• REQUIREMENT:
Only the lines below from the one containing "X58500Y144500D02*X62500D01*" to the one containing "G54D115*X276852Y145893D02*Y145107D01*" should be repeated, both included and unchanged.

• SOURCE RECORDS:
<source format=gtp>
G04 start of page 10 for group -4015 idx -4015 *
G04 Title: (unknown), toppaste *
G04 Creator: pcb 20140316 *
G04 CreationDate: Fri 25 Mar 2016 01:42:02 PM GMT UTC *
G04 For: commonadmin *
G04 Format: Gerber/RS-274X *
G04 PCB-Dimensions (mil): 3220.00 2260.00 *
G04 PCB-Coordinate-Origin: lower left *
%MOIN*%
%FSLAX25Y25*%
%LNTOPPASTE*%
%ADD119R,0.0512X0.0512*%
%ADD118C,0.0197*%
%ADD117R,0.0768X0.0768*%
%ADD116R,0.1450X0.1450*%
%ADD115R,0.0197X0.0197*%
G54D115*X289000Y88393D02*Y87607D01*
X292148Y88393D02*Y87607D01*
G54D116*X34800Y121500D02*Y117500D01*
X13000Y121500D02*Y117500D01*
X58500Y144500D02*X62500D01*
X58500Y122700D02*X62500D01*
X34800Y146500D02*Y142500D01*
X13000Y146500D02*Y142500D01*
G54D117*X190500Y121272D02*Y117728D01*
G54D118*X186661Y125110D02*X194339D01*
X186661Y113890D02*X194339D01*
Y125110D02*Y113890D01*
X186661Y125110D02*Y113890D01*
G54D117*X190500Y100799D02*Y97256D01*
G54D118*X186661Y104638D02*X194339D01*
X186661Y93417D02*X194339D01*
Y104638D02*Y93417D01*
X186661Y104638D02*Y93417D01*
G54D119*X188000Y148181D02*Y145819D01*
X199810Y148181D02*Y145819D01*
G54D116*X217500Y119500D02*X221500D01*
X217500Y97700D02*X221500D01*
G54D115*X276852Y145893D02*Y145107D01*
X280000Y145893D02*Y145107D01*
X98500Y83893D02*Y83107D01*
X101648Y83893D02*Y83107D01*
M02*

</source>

==

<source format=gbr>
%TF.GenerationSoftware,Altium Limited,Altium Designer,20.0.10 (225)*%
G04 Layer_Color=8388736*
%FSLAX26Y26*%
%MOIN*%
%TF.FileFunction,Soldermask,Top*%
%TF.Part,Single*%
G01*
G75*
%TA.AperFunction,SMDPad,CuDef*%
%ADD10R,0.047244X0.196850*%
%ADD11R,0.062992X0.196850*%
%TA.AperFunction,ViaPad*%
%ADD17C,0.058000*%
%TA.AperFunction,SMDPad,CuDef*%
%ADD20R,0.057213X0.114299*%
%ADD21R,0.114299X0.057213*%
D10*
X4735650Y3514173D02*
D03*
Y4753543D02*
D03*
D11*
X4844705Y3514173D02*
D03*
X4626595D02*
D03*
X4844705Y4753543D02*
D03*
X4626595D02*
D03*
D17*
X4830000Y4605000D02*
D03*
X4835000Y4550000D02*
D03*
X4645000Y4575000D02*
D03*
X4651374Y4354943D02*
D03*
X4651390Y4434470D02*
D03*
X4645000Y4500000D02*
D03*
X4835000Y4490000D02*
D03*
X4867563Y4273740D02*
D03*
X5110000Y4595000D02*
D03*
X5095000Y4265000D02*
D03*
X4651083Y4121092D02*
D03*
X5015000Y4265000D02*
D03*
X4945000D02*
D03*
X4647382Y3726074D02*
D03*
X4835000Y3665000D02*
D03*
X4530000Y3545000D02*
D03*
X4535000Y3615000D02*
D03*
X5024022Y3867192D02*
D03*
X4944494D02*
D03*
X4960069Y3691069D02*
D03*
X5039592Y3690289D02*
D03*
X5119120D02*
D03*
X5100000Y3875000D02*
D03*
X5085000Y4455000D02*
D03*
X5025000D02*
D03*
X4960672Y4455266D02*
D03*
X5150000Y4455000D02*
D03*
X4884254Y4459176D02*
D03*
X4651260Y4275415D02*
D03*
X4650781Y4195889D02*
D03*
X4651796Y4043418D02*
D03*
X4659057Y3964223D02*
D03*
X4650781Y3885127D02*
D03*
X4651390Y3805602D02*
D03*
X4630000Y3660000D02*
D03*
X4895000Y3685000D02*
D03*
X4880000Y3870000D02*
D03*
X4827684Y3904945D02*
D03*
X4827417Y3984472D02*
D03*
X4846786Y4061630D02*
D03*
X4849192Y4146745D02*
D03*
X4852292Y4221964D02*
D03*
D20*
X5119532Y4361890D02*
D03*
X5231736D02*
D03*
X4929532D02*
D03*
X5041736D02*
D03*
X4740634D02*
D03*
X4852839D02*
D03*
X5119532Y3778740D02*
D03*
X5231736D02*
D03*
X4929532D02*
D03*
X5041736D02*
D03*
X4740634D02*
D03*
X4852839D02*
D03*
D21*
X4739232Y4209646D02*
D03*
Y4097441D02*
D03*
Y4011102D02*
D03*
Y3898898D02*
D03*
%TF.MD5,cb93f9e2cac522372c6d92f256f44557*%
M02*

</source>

* * *

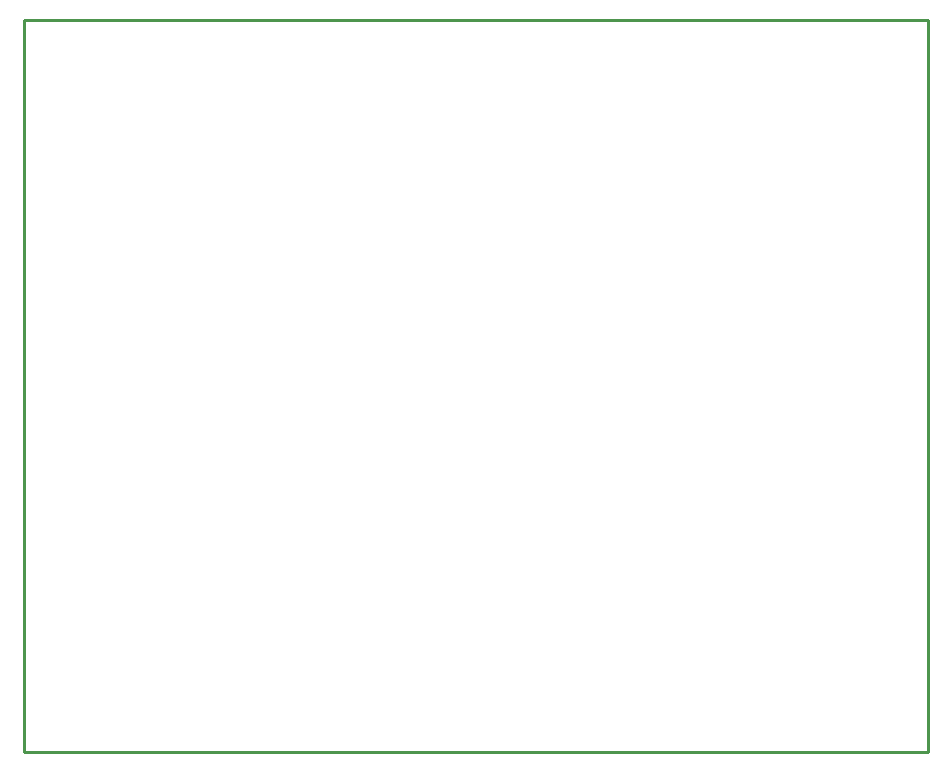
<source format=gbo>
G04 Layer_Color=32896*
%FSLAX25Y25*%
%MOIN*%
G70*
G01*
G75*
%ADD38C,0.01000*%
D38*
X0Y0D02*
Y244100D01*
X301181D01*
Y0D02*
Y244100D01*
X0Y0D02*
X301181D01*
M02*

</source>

• SOLUTION:
X58500Y144500D02*X62500D01*
X58500Y122700D02*X62500D01*
X34800Y146500D02*Y142500D01*
X13000Y146500D02*Y142500D01*
G54D117*X190500Y121272D02*Y117728D01*
G54D118*X186661Y125110D02*X194339D01*
X186661Y113890D02*X194339D01*
Y125110D02*Y113890D01*
X186661Y125110D02*Y113890D01*
G54D117*X190500Y100799D02*Y97256D01*
G54D118*X186661Y104638D02*X194339D01*
X186661Y93417D02*X194339D01*
Y104638D02*Y93417D01*
X186661Y104638D02*Y93417D01*
G54D119*X188000Y148181D02*Y145819D01*
X199810Y148181D02*Y145819D01*
G54D116*X217500Y119500D02*X221500D01*
X217500Y97700D02*X221500D01*
G54D115*X276852Y145893D02*Y145107D01*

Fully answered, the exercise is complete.